# footing to use in a round pen?



## Marecare

A nice medium sand is the best.
Sometimes it is called 5/16ths minus.

If the sand is too fine it can compact too much and become hard over time and also the wind can blow it away.

If it is a bit too course it is a bit rough on the hoofs.

If manure is left in the pen the sand will mix in with it when the rain comes and make a mess.

Check with your local gravel plant or hauler for the availability in your area.
It should take a full truck and trailer load for the size you are planning.

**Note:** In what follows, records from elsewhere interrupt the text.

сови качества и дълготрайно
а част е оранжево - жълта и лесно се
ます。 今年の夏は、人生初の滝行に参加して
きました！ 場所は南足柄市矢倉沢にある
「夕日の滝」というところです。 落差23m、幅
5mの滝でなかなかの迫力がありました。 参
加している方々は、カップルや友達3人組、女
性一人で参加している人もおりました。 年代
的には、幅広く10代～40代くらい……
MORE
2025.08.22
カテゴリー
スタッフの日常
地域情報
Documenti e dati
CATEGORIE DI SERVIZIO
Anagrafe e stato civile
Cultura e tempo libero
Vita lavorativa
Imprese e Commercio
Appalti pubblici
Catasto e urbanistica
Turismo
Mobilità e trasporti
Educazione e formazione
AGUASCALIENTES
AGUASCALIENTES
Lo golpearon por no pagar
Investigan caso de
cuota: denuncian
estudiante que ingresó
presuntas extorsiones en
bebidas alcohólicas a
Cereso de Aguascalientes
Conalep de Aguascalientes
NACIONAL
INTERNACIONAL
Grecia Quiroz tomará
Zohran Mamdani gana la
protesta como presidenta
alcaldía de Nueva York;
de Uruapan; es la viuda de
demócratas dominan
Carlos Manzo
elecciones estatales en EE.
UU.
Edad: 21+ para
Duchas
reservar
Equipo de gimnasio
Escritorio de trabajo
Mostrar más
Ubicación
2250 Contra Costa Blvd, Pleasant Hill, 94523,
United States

You want good drainage and plan for a crown in the middle and something to keep the sand smooth.


----------



## BackInTheSaddleAgain

Depth is important to, right? Does anyone have advice on that as well?


----------



## Marecare

I would say 8 to 12 inches depth depending on the material and compaction.


----------



## emwiss86

what about rubber mulch or shreddings?


----------



## Marecare

emwiss86 said:


> what about rubber mulch or shreddings?



They are expensive and they float if it rains and that means that they can float away and make a mess.
They also mess up the ground if you ever want to grow something there in the future because the ground is full of rubber.


----------



## Left Hand Percherons

You don't want anything much over 4" for a big horse. Anything over that is too much work and can pull muscles and tendons. At 4" you can use it for basic RP work but it's too deep for riding. As far as size, 60' is norm. Big enough to canter comfortably and small enough to be able to put pressure on your horse in a nano second. 80' allows your horse to get too far away from you. As the horses get smaller they need less depth of footing. (a mini would die working in 4")

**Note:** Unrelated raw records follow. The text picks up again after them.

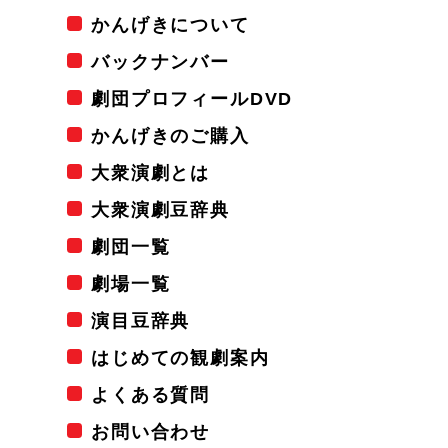
かんげきについて
バックナンバー
劇団プロフィールDVD
かんげきのご購入
大衆演劇とは
大衆演劇豆辞典
劇団一覧
劇場一覧
演目豆辞典
はじめての観劇案内
よくある質問
お問い合わせ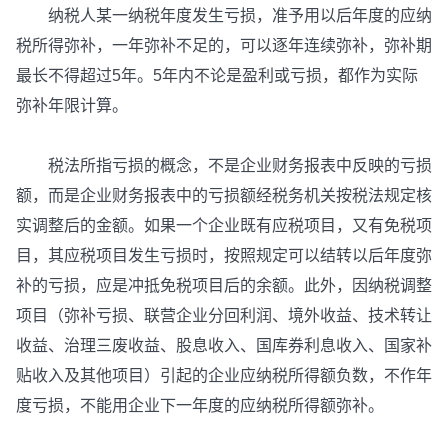
纳税人某一纳税年度发生亏损，准予用以后年度的应纳
税所得弥补，一年弥补不足的，可以逐年连续弥补，弥补期
最长不得超过5年。5年内不论是盈利或亏损，都作为实际
弥补年限计算。
税法所指亏损的概念，不是企业财务报表中反映的亏损
额，而是企业财务报表中的亏损额经税务机关按税法规定核
实调整后的金额。如果一个企业既有应税项目，又有免税项
目，其应税项目发生亏损时，按照规定可以结转以后年度弥
补的亏损，应是冲抵免税项目后的余额。此外，因纳税调整
项目（弥补亏损、联营企业分回利润、境外收益、技术转让
收益、治理三废收益、股息收入、国库券利息收入、国家补
贴收入及其他项目）引起的企业应纳税所得额负数，不作年
度亏损，不能用企业下一年度的应纳税所得额弥补。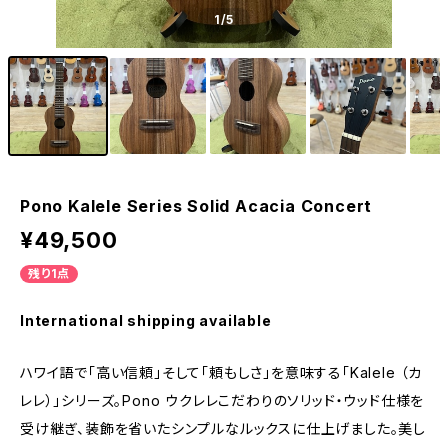
1
/5
Pono Kalele Series Solid Acacia Concert
¥49,500
残り1点
International shipping available
ハワイ語で「高い信頼」そして「頼もしさ」を意味する「Kalele （カ
レレ）」シリーズ。Pono ウクレレこだわりのソリッド・ウッド仕様を
受け継ぎ、装飾を省いたシンプルなルックスに仕上げました。美し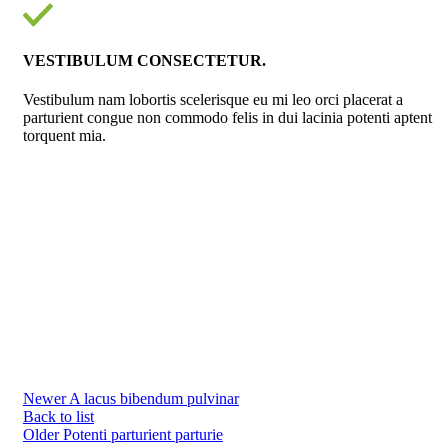
VESTIBULUM CONSECTETUR.
Vestibulum nam lobortis scelerisque eu mi leo orci placerat a
parturient congue non commodo felis in dui lacinia potenti aptent
torquent mia.
Newer
A lacus bibendum pulvinar
Back to list
Older
Potenti parturient parturie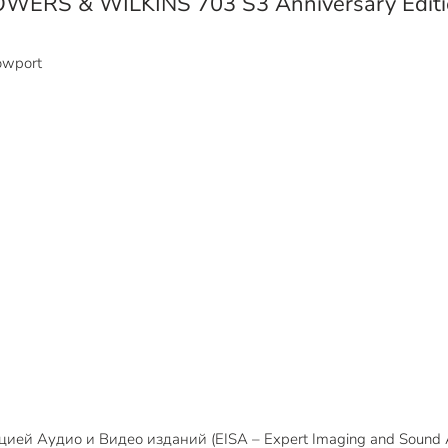
WERS & WILKINS 703 S3 Anniversary Editi
owport
ией Аудио и Видео изданий (EISA – Expert Imaging and Sound 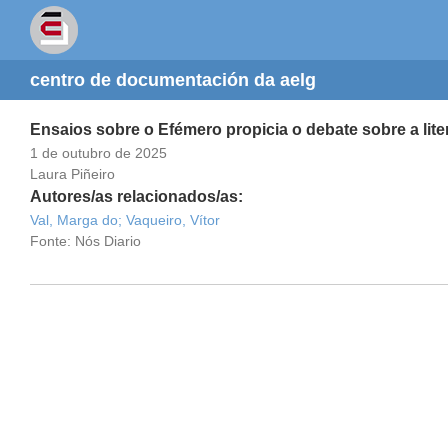
centro de documentación da aelg
Ensaios sobre o Efémero propicia o debate sobre a liter
1 de outubro de 2025
Laura Piñeiro
Autores/as relacionados/as:
Val, Marga do;
Vaqueiro, Vítor
Fonte: Nós Diario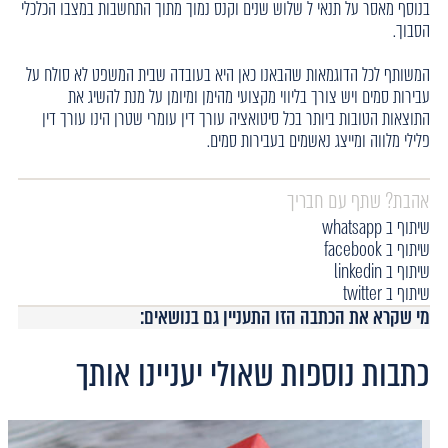
בנוסף מאסר על תנאי ל שלוש שנים וקנס נמוך מתוך התחשבות במצבו הכלכלי
הסבוך.
המשותף לכל הדוגמאות שהבאנו כאן היא בעובדה שבית המשפט לא סולח על
עבירות סמים ויש צורך בליווי מקצועי מהימן ומיומן על מנת להשיג את
התוצאות הטובות ביותר בכל סיטואציה עורך דין עומרי שטרן הינו עורך דין
פלילי מלווה ומייצג נאשמים בעבירות סמים.
אהבת? שתף עם חבריך
שיתוף ב whatsapp
שיתוף ב facebook
שיתוף ב linkedin
שיתוף ב twitter
מי שקרא את הכתבה הזו התעניין גם בנושאים:
כתבות נוספות שאולי יעניינו אותך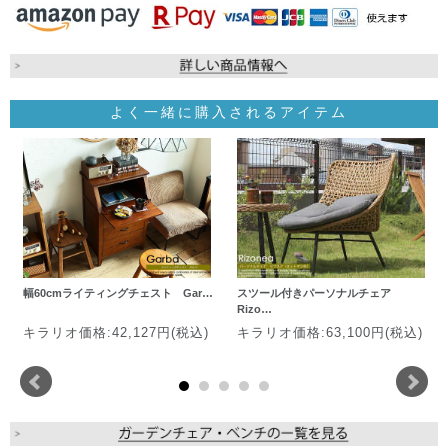
よく一緒に購入されるアイテム
幅60cmライティングチェスト Gar…
スツール付きパーソナルチェア
Rizo…
キラリオ価格:42,127円(税込)
キラリオ価格:63,100円(税込)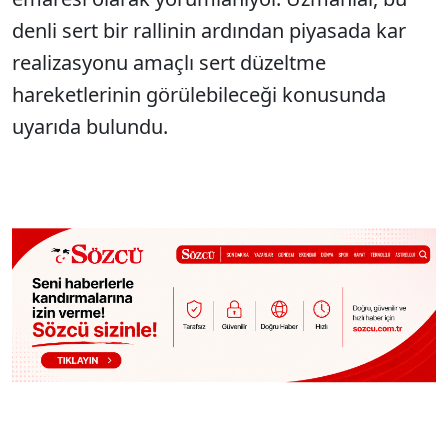
denli sert bir rallinin ardından piyasada kar
realizasyonu amaçlı sert düzeltme
hareketlerinin görülebileceği konusunda
uyarıda bulundu.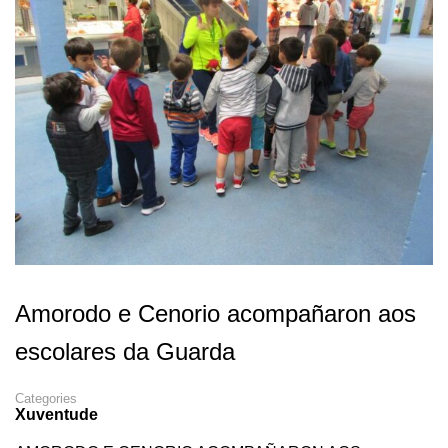
Amorodo e Cenorio acompañaron aos
escolares da Guarda
Categories
Xuventude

When I did mine, after grading, I put down 3" of road base, packed and rolled it. Watered it and packed it again. Added 4" of the largest grain sand (call it different thing different places). The road base makes a barrier and doesn't allow the dirt underneath to work up to the sand. It also sheds the water by stopping it from soaking down. The footing is always good, never have any wet spots and other than harrowing it, it has stood up to 10 years of use. To figure out how much sand you need, 1T covers 220 sq ft 1 inch. Roadbase is about the same.


----------